No entanto, diria que os elementos externos são neste momento uma ainda maior ameaça ao dólar. Há quem atribua esta ameaça à tendência macro de a América estar a dar sinais de um declínio no seu poder relativo e ter cada vez mais obstáculos à sua idealizada ordem unipolar, sendo nós espectadores de uma ordem mundial em mudança. Já eu, chamaria antes a atenção para alguns eventos e tendências verificados recentemente que mostram que existe um esforço concertado por parte de alguns países para que a mudança ocorra efetivamente de maneira mais acelerada.

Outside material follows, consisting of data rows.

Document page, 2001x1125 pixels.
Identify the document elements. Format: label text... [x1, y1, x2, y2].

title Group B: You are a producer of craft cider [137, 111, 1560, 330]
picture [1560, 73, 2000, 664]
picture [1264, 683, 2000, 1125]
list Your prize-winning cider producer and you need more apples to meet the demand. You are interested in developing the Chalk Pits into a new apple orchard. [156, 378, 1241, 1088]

A crescente rivalidade sistémica com a China faz com que esta naturalmente tente reduzir a sua dependência da moeda americana e diminuir a sua influência, promovendo ao mesmo tempo os negócios com outros países na sua própria moeda, de maneira a oferecer o renminbi (ou yuan) como uma alternativa válida aos descontentes com a América ou aos excluídos do sistema atual. Um dos atuais excluídos é a Rússia, fortemente atingida pelas sanções americanas devido à guerra na Ucrânia iniciada em 2022. Estas sanções vieram provar que a atual hegemonia do dólar não é somente uma vantagem competitiva financeira ou cultural para a América mas também uma arma política ao seu dispor, o que veio despertar em vários países receios nas consequências que uma dependência excessiva em reservas cambiais assentes no dólar possam vir a ter, ficando as suas decisões mais condicionadas caso escolham um caminho dissidente daquilo que é o interesse americano.

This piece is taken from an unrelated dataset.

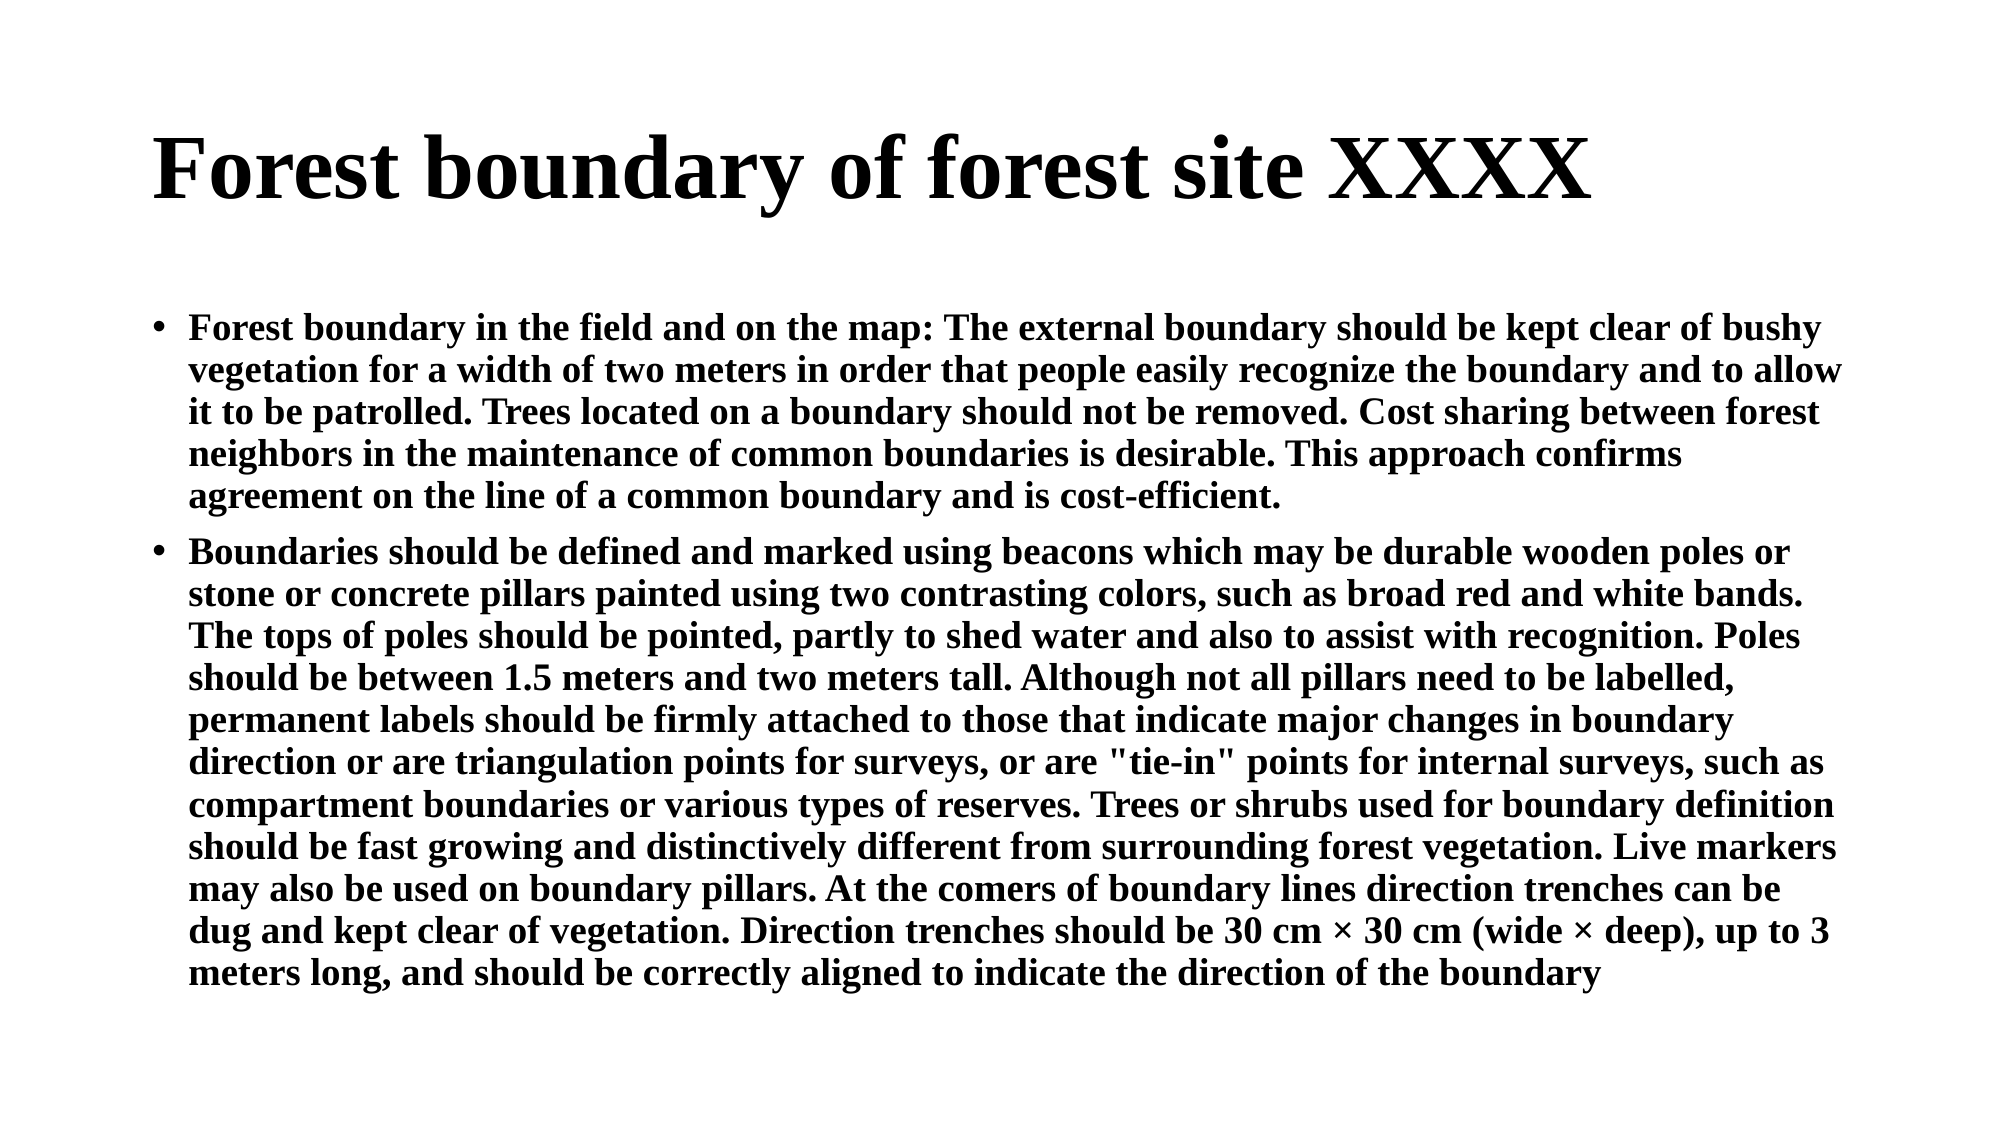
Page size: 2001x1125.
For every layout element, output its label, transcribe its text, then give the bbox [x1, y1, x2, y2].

title Forest boundary of forest site XXXX [137, 59, 1863, 278]
list Forest boundary in the field and on the map: The external boundary should be kept clear of bushy vegetation for a width of two meters in order that people easily recognize the boundary and to allow it to be patrolled. Trees located on a boundary should not be removed. Cost sharing between forest neighbors in the maintenance of common boundaries is desirable. This approach confirms agreement on the line of a common boundary and is cost-efficient. Boundaries should be defined and marked using beacons which may be durable wooden poles or stone or concrete pillars painted using two contrasting colors, such as broad red and white bands. The tops of poles should be pointed, partly to shed water and also to assist with recognition. Poles should be between 1.5 meters and two meters tall. Although not all pillars need to be labelled, permanent labels should be firmly attached to those that indicate major changes in boundary direction or are triangulation points for surveys, or are "tie-in" points for internal surveys, such as compartment boundaries or various types of reserves. Trees or shrubs used for boundary definition should be fast growing and distinctively different from surrounding forest vegetation. Live markers may also be used on boundary pillars. At the comers of boundary lines direction trenches can be dug and kept clear of vegetation. Direction trenches should be 30 cm × 30 cm (wide × deep), up to 3 meters long, and should be correctly aligned to indicate the direction of the boundary [137, 299, 1863, 1014]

Tanto a China como a Rússia têm tomado alguns passos para promover uma maior resiliência ao domínio do dólar, pelo menos a nível regional. O ano passado, numa conferência da Organização para a Cooperação de Shangai, acordaram no objetivo de promover o comércio na região usando moedas locais durante a próxima década; medida nada surpreendente tendo em conta os desafios que os principais membros da organização enfrentam (sanções no caso da Rússia e a crescente rivalidade com os americanos no caso da China). Os investimentos chineses no estrangeiro através da Belt and Road Initiative são também uma ferramenta importante que a China tem usado cada vez mais para promover o uso do yuan ao nível regional, condicionando o avanço dos projetos ao uso da moeda chinesa.
Mais recentemente, uma outra mudança que poderá vir a afetar desfavoravelmente o dólar ocorreu na Arábia Saudita, tendo esta acedido à venda de petróleo em moedas que não o dólar. Se esta medida ganhar tração, o dólar será certamente atingido tendo em conta que pelo menos desde a década de setenta, grande parte das exportações de crude pelos países da OPEP foram sempre denominadas em dólares, daí o uso do jargão petrodólar. Também a China anunciou no final de março que chegou a um acordo com o Brasil (membro dos cada vez mais influentes BRICS) para que todo o seu comércio flua através de transações nas suas próprias moedas, abandonando o dólar como intermediário. Estes são apenas alguns exemplos de como a ordem monetária internacional desenhada no pós-guerra se encontra em mudança, à semelhança dos movimentos geopolíticos que decorrem à frente dos olhos dos mais atentos à política internacional. Tendo em conta o exposto não é de todo estranho que 2022 tenha sido o ano em que os bancos centrais mais acumularam ouro nas suas reservas. Apesar de tudo, no final de 2022, o dólar continua a ser a principal moeda de reserva cambial representando, segundo os dados do FMI, 58,36% das reservas mundiais. Também o comércio internacional continua a ser predominantemente feito em dólares, tendo este estado presente em pelo menos um lado de cada transação em 88% das vezes. Uma mudança de natureza estrutural numa área rígida como o sistema monetário internacional não acontece num par de anos, e uma mudança tal que levasse a que o dólar perdesse a sua atual dominância poderia ter consequências imprevisíveis ao nível político-económico. Estaremos apenas a transpor uma turbulência momentânea ou perante o fim da hegemonia do dólar?